* What you should do
Your response should contain each line of the data that includes "shoulder".

* Dataset records
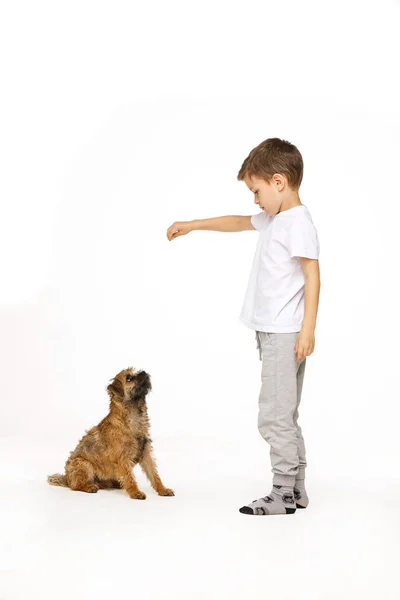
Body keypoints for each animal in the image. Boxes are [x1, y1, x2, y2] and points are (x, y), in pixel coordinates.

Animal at [46, 368, 173, 500]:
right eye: (129, 378)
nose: (143, 371)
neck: (133, 416)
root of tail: (66, 478)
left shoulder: (146, 453)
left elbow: (154, 474)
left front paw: (163, 489)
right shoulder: (122, 458)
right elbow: (129, 477)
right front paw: (135, 492)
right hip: (83, 464)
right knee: (75, 486)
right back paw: (89, 487)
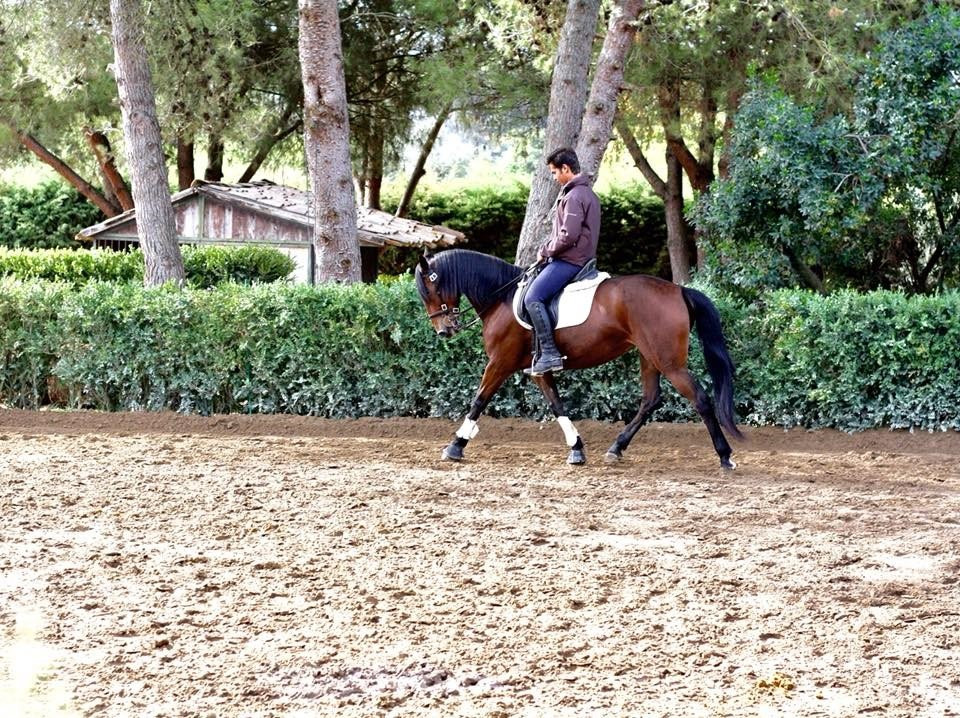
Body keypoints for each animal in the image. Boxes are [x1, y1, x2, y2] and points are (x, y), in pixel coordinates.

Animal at [414, 249, 744, 468]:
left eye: (431, 288)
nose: (444, 331)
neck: (502, 299)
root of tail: (678, 289)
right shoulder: (538, 368)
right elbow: (556, 404)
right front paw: (576, 448)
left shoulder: (500, 361)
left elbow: (479, 400)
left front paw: (456, 445)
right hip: (649, 356)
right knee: (650, 400)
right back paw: (616, 448)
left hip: (669, 361)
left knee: (700, 398)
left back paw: (725, 456)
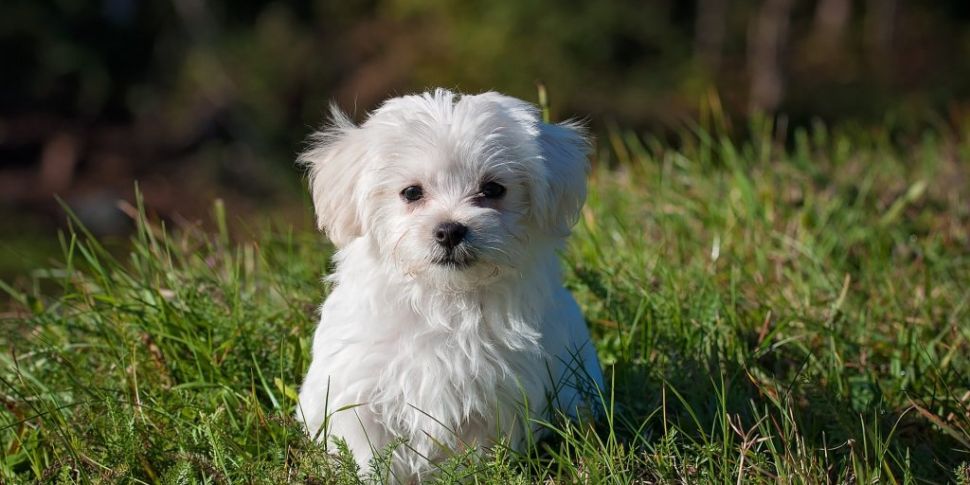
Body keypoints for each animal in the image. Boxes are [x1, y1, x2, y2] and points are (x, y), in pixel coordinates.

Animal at [296, 88, 596, 480]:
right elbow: (370, 452)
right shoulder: (359, 389)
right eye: (411, 192)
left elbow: (477, 453)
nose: (450, 230)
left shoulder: (497, 395)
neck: (444, 298)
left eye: (493, 189)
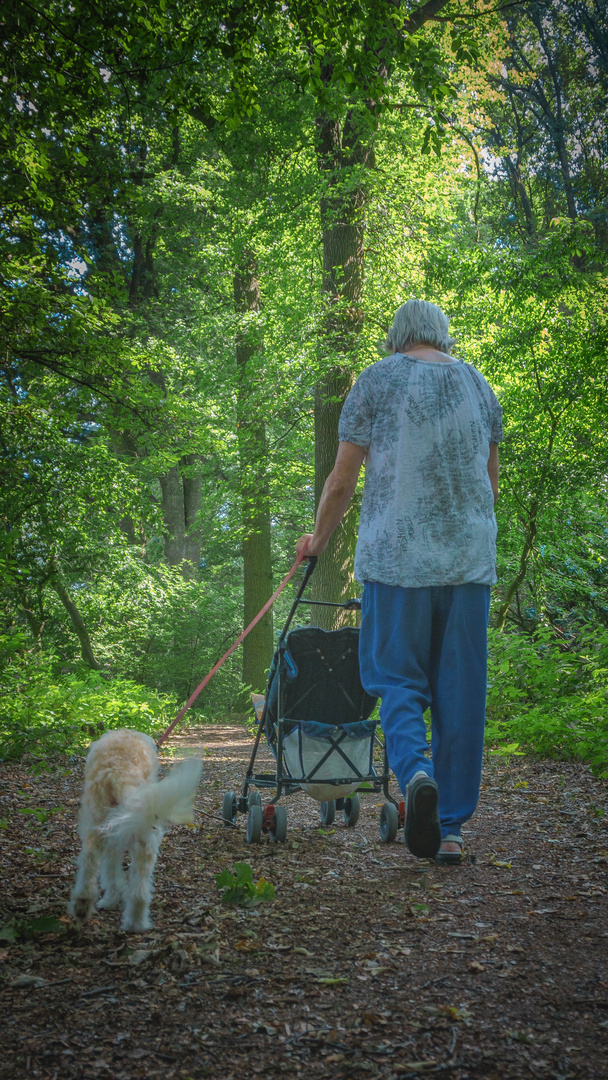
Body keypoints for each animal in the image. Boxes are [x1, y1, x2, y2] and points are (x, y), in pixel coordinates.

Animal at [68, 730, 201, 933]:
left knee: (91, 864)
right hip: (142, 837)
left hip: (102, 829)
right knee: (138, 887)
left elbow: (111, 872)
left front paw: (110, 899)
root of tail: (118, 772)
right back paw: (133, 922)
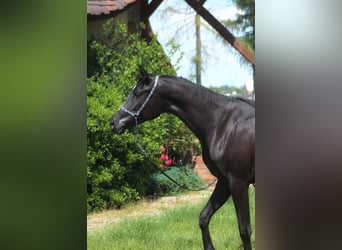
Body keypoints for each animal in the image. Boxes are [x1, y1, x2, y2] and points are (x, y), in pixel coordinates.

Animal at [111, 67, 255, 250]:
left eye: (137, 93)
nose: (113, 122)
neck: (225, 125)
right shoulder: (224, 181)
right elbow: (204, 217)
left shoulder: (238, 182)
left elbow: (244, 230)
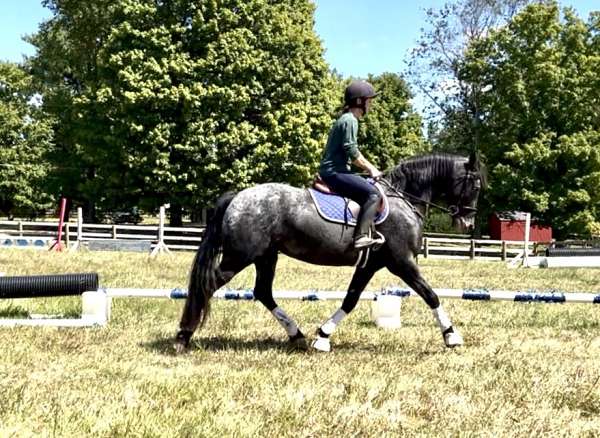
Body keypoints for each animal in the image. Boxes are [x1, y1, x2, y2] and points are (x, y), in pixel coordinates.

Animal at [176, 153, 486, 352]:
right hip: (239, 257)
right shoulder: (402, 262)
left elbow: (351, 299)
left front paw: (322, 336)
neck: (402, 199)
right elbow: (430, 295)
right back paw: (183, 337)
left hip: (266, 257)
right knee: (208, 286)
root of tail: (238, 197)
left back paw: (297, 336)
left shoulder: (370, 265)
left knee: (263, 292)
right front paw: (451, 336)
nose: (468, 223)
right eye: (475, 185)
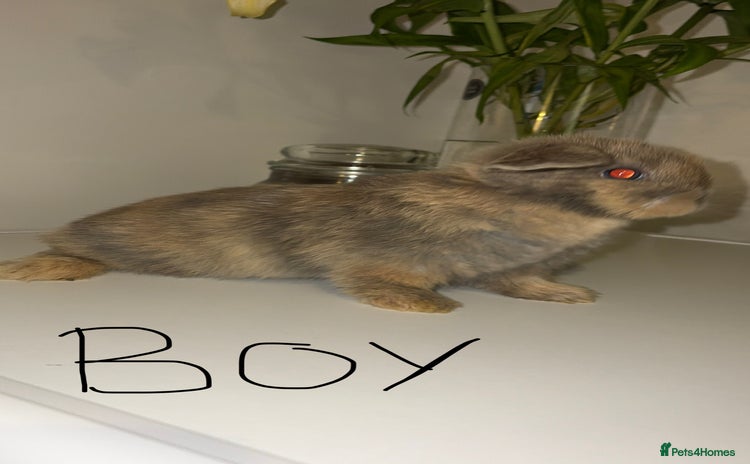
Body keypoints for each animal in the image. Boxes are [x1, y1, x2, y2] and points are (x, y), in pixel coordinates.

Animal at [0, 135, 711, 313]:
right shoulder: (379, 257)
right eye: (623, 173)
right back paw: (31, 269)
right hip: (98, 250)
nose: (708, 189)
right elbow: (378, 280)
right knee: (81, 256)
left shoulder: (513, 269)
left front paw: (572, 295)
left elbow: (523, 284)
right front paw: (430, 311)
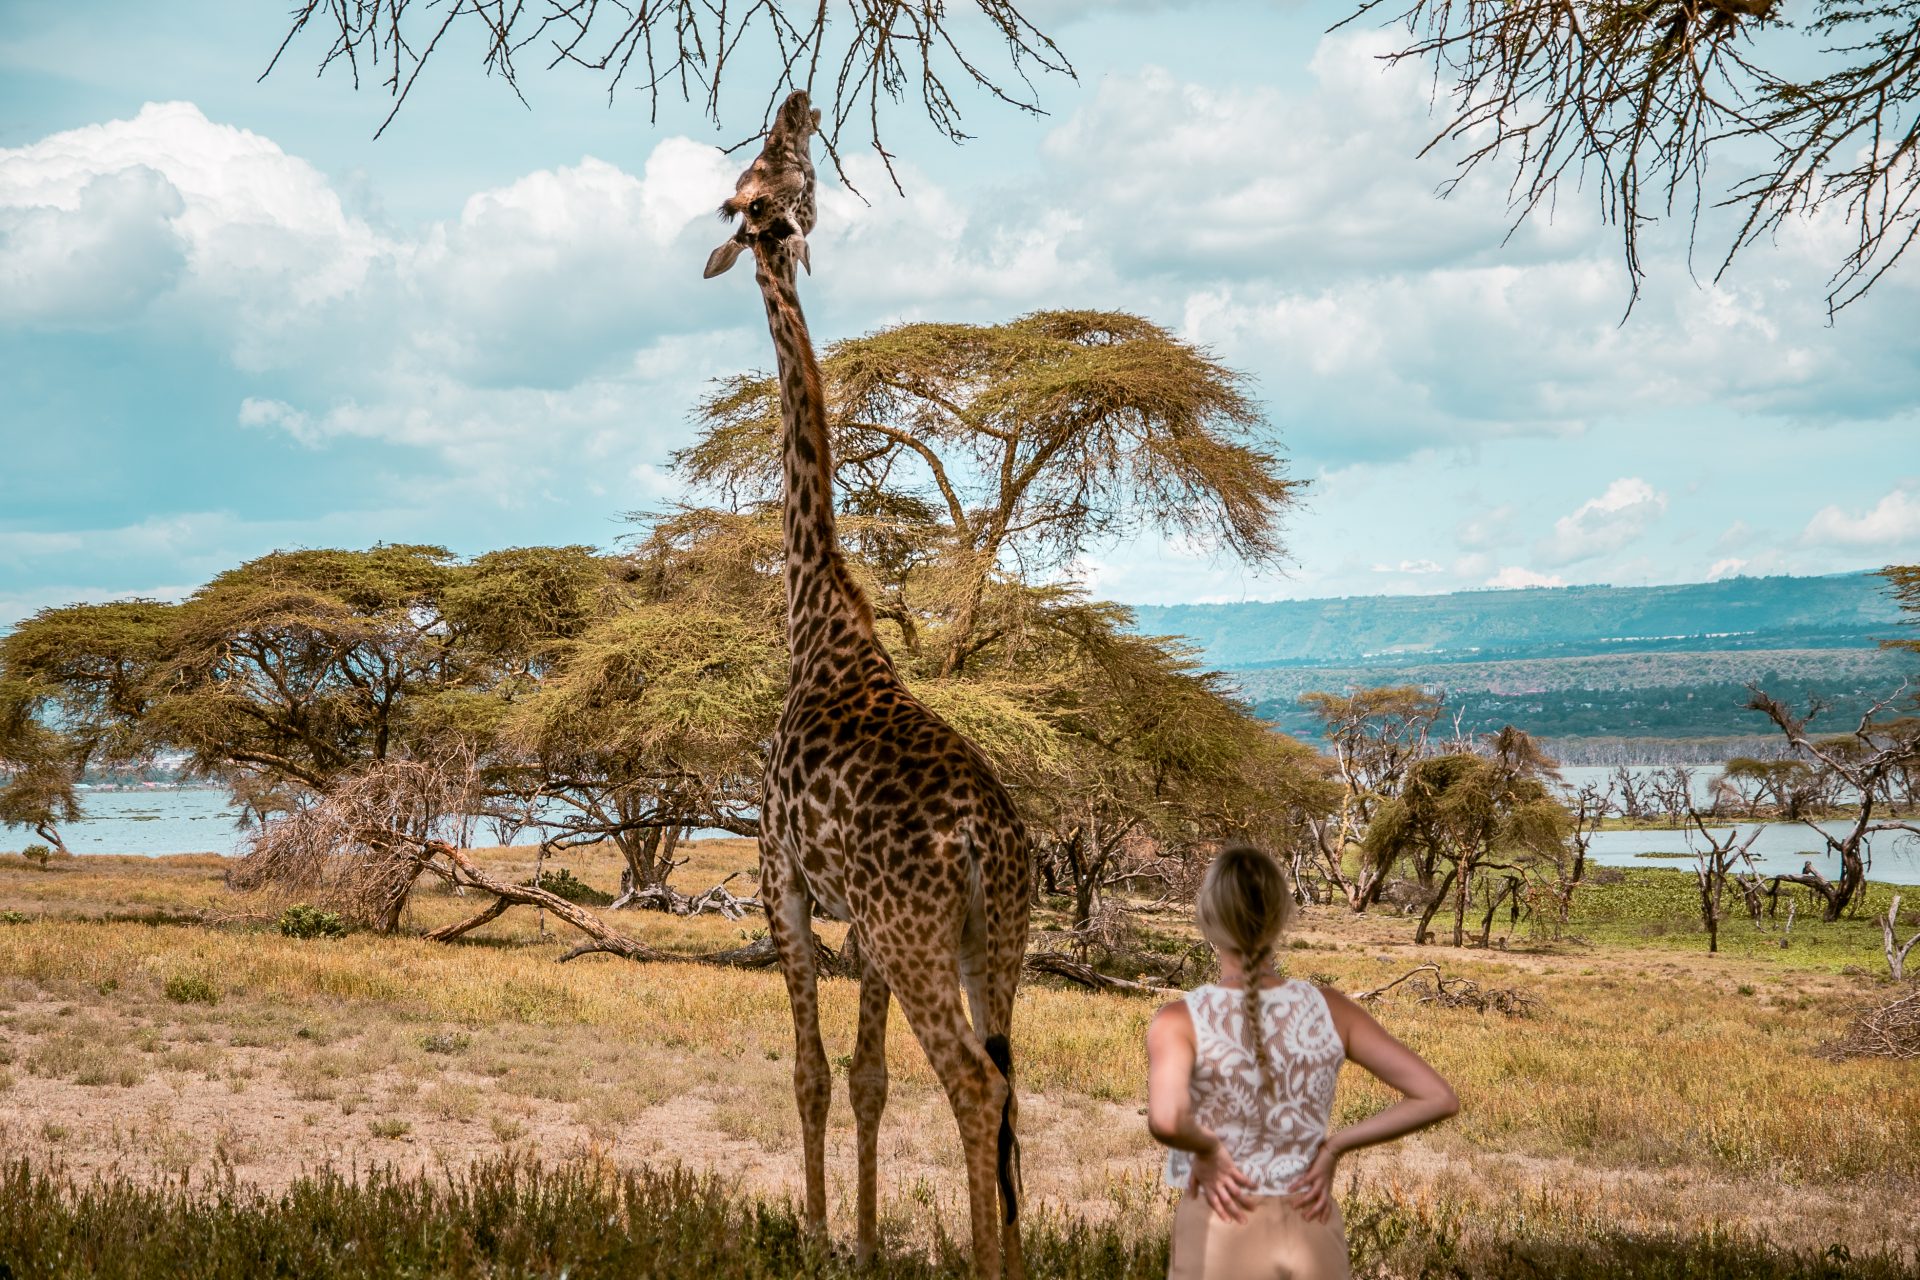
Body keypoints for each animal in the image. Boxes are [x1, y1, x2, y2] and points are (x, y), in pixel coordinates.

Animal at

* Solved problem
left shoulder: (146, 453)
right shoulder: (122, 458)
right shoulder: (538, 368)
left shoulder: (500, 361)
right shoulder: (359, 389)
left shoulder: (497, 395)
right shoulder: (224, 181)
left shoulder: (238, 182)
right shoulder: (402, 262)
left shoulder: (370, 265)
right shoulder: (379, 257)
left shoulder: (513, 269)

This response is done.